===== Dataset entries =====

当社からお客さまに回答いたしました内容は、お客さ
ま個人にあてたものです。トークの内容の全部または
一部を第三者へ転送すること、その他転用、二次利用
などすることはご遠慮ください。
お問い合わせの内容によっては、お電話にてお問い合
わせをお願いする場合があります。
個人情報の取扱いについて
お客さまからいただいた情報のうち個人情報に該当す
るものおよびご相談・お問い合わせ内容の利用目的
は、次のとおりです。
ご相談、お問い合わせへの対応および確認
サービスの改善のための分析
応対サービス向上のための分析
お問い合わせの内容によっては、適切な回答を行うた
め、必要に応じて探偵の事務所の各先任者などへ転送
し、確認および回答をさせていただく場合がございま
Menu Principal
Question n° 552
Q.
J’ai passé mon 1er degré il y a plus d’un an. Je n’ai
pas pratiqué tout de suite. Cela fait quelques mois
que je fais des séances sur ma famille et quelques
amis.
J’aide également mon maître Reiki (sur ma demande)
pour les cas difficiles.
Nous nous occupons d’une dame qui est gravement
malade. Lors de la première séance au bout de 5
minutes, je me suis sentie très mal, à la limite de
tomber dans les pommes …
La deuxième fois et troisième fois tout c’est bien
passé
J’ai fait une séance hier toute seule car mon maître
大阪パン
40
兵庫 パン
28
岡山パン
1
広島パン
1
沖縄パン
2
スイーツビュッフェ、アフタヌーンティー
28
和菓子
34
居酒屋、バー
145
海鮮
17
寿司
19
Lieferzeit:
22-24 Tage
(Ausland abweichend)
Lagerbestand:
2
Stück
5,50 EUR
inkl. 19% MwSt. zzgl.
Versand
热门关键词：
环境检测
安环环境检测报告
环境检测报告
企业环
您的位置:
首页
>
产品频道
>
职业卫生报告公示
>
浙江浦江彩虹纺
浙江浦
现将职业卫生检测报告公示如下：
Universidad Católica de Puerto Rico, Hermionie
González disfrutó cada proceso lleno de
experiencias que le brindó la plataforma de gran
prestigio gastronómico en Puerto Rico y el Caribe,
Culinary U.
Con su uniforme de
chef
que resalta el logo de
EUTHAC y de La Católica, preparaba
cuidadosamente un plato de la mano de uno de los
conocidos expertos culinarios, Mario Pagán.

=====

Exercise requirements
All of the material above needs to be copied exactly.

Your response
当社からお客さまに回答いたしました内容は、お客さ
ま個人にあてたものです。トークの内容の全部または
一部を第三者へ転送すること、その他転用、二次利用
などすることはご遠慮ください。
お問い合わせの内容によっては、お電話にてお問い合
わせをお願いする場合があります。
個人情報の取扱いについて
お客さまからいただいた情報のうち個人情報に該当す
るものおよびご相談・お問い合わせ内容の利用目的
は、次のとおりです。
ご相談、お問い合わせへの対応および確認
サービスの改善のための分析
応対サービス向上のための分析
お問い合わせの内容によっては、適切な回答を行うた
め、必要に応じて探偵の事務所の各先任者などへ転送
し、確認および回答をさせていただく場合がございま
Menu Principal
Question n° 552
Q.
J’ai passé mon 1er degré il y a plus d’un an. Je n’ai
pas pratiqué tout de suite. Cela fait quelques mois
que je fais des séances sur ma famille et quelques
amis.
J’aide également mon maître Reiki (sur ma demande)
pour les cas difficiles.
Nous nous occupons d’une dame qui est gravement
malade. Lors de la première séance au bout de 5
minutes, je me suis sentie très mal, à la limite de
tomber dans les pommes …
La deuxième fois et troisième fois tout c’est bien
passé
J’ai fait une séance hier toute seule car mon maître
大阪パン
40
兵庫 パン
28
岡山パン
1
広島パン
1
沖縄パン
2
スイーツビュッフェ、アフタヌーンティー
28
和菓子
34
居酒屋、バー
145
海鮮
17
寿司
19
Lieferzeit:
22-24 Tage
(Ausland abweichend)
Lagerbestand:
2
Stück
5,50 EUR
inkl. 19% MwSt. zzgl.
Versand
热门关键词：
环境检测
安环环境检测报告
环境检测报告
企业环
您的位置:
首页
>
产品频道
>
职业卫生报告公示
>
浙江浦江彩虹纺
浙江浦
现将职业卫生检测报告公示如下：
Universidad Católica de Puerto Rico, Hermionie
González disfrutó cada proceso lleno de
experiencias que le brindó la plataforma de gran
prestigio gastronómico en Puerto Rico y el Caribe,
Culinary U.
Con su uniforme de
chef
que resalta el logo de
EUTHAC y de La Católica, preparaba
cuidadosamente un plato de la mano de uno de los
conocidos expertos culinarios, Mario Pagán.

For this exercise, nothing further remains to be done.